%%
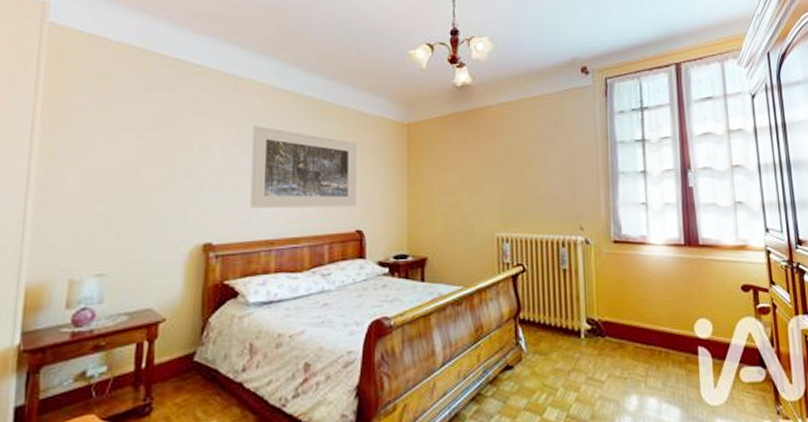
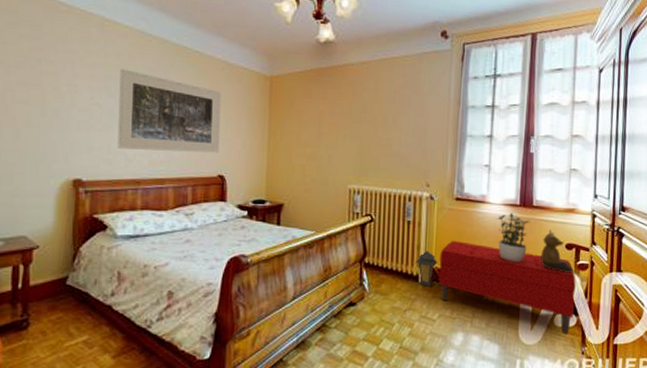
lantern: none [576,301,601,343] -> present [415,251,438,287]
bench: none [602,289,762,391] -> present [438,241,576,334]
potted plant: none [661,253,699,310] -> present [497,212,530,263]
bear: none [714,270,754,319] -> present [540,230,573,273]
%%
◆ Your task
Output the listing unchanged, pictures excluded.

◆ Solved exercise
lantern: none [576,301,601,343] -> present [415,251,438,287]
bench: none [602,289,762,391] -> present [438,241,576,334]
potted plant: none [661,253,699,310] -> present [497,212,530,263]
bear: none [714,270,754,319] -> present [540,230,573,273]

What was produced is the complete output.